La mise en place d’un registre des sûretés mobilières recommandée en RDC

Les participants à l’atelier

Kinshasa, 31 janvier 2024 (ACP).- La mise en place d’un registre des sûretés mobilières est l’une des recommandations de la Banque mondiale au travers de son projet « TRANSFORME » développé en République Démocratique du Congo (RDC), selon un atelier organisé, mardi, à Kinshasa.

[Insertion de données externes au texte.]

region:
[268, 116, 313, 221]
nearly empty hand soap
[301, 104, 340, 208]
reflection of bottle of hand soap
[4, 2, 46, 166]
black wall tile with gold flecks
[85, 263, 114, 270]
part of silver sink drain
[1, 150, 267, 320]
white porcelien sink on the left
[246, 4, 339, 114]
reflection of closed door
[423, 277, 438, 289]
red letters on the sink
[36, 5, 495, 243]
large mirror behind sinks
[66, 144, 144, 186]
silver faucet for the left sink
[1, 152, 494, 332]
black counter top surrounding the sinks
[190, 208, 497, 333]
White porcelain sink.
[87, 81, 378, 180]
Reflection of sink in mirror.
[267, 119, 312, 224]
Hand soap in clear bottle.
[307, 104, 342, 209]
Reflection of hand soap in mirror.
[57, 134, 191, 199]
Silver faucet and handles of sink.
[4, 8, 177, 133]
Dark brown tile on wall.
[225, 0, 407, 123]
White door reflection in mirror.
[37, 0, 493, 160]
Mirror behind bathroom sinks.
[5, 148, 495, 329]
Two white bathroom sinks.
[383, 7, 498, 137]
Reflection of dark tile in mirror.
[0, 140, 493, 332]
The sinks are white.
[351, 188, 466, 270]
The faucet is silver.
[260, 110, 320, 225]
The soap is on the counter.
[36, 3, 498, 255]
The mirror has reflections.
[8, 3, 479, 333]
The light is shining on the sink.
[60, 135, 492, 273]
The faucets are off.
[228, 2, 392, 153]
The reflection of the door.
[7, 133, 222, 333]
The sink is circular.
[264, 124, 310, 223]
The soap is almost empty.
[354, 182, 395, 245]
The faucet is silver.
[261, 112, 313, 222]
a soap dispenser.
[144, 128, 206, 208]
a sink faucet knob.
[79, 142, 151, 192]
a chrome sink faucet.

« Il est souhaitable de mettre en place un registre de  mise en place d’un registre sûretés mobilières, car, la  majorité des congolais n’a pas accès aux mêmes crédits par rapport aux sociétés minières », a déclaré  M.Janvier Kiambu, expert juriste chargé du projet « TRANSFORME » en RDC. Selon lui, il est vrai que vous pouvez avoir des sociétés minières qui peuvent vous faire fonctionner une banque commerciale, mais la majorité des congolais n’a pas accès aux mêmes crédits que celle des sociétés minières.

Elles  peuvent prendre, a-t-il dit, des crédits de dizaines de millions dollars américains, alors que si elles prennent cet argent et le place dans les PME et ménages, elles auraient traité avec au moins 14 millions des congolais. 

Dans le cadre de la composante 2 consacrée à « l’inclusion financière », M. Kiambu a fait savoir que les banques ont avancé quatre raisons de leur refus de collaboration avec les PME et ménages.

Il s’agit du manque de cadre juridique adéquate, du manque d’un registre ou de paiement ou sont logés des sûretés des garanties inscrites et consultables facilement par les utilisateurs, et le manque des savoirs faire en matière des prises de registre des sûretés mobilières.

L’objectif, selon lui, est de pousser les établissements des crédits, les banques et les micro finances à traiter avec les PME et les ménages dans les sens Estoril, mais également de renforcer les micros petites et moyennes entreprises (MPME), particulièrement les MPME détenues par des femmes entrepreneures afin de promouvoir la création d’emplois particulièrement par les entreprises crée ou gérée par des femmes.  

« Les gouvernements des pays en voie de développement ont insisté qu’il fallait que les banques financent l’économie en passant par le crédit aux petites et moyennes entreprises (PME) ainsi qu’aux ménages », a-t-il souligné.

Déployer les crédits immobiliers dans le guichet unique

« J’ai parcouru des objectifs de ce projet, et, je proposerais également que l’on étende  plutôt ce besoin dans le guichet unique et la création d’entreprise dans son aspect de numérisation, puisque c’est ce que nous poursuivons maintenant », a, pour sa part, M. Adolphe Lutala, point focal climat des affaires au niveau du ministère de la Justice.

Selon M.Adolphe Lutala, on est dans la phase de l’enregistrement en ligne des créations d’entreprises, et pour l’enregistrement des crédits immobiliers,il est souhaitable de prendre tout ce qui est important donc tout ce qui est proposé dans le texte et l’insérer dans ce qui existe déjà.

«  Nous trouvons que chez nous le texte qui a le décret portant création du guichet unique, partout où il est, le guichet unique n’est pas opérationnel. Il  y a des tribunaux de commerce, les greffes des tribunaux de grande instance qui font ce travail, si nous créons une structure ici, nous serons obligés de l’étendre partout en RDC et ça risque d’être un peu lourd », a fait remarquer M. Lutala.

Une convention ratifiée dans l’engagement

M. Alphonsus T-Achomuma,  spécialiste du « dopt » du secteur financier Banque mondiale a fait savoir que le terme registre n’a rien avoir avec l’outil que la Banque mondiale veut créer, car, le projet vise à couvrir toute l’étendue du territoire national, ce qui veut dire que le registre de commerce tenu par les tribunaux de commerce et de grande instance existe, et il y a pas que le guichet unique.

«  Comment faire, on se focalise sur le guichet unique où on couvre l’étendue du territoire, voilà pourquoi nous disons le registre habilité des engagements de votre pays donc les conventions évoquées sont des engagements et une convention ratifiée », s’est-il interrogé. Il faut enlever cette équivoque, a-t-il noté, lorsqu’on parle d’un registre.

« Nous  faisons directement référence à un personnel recruté qui a un registre physique. Ce projet est destiné aux banquiers et c’est eux qui ont l’obligation parce que ce sont eux qui donnent les crédits » a-t-il indiqué.

Le projet Transforme est un projet du gouvernement congolais, financé par la Banque mondiale. Un projet d’autonomisation des femmes entrepreneures et de mise à niveau de PME pour la transformation économique.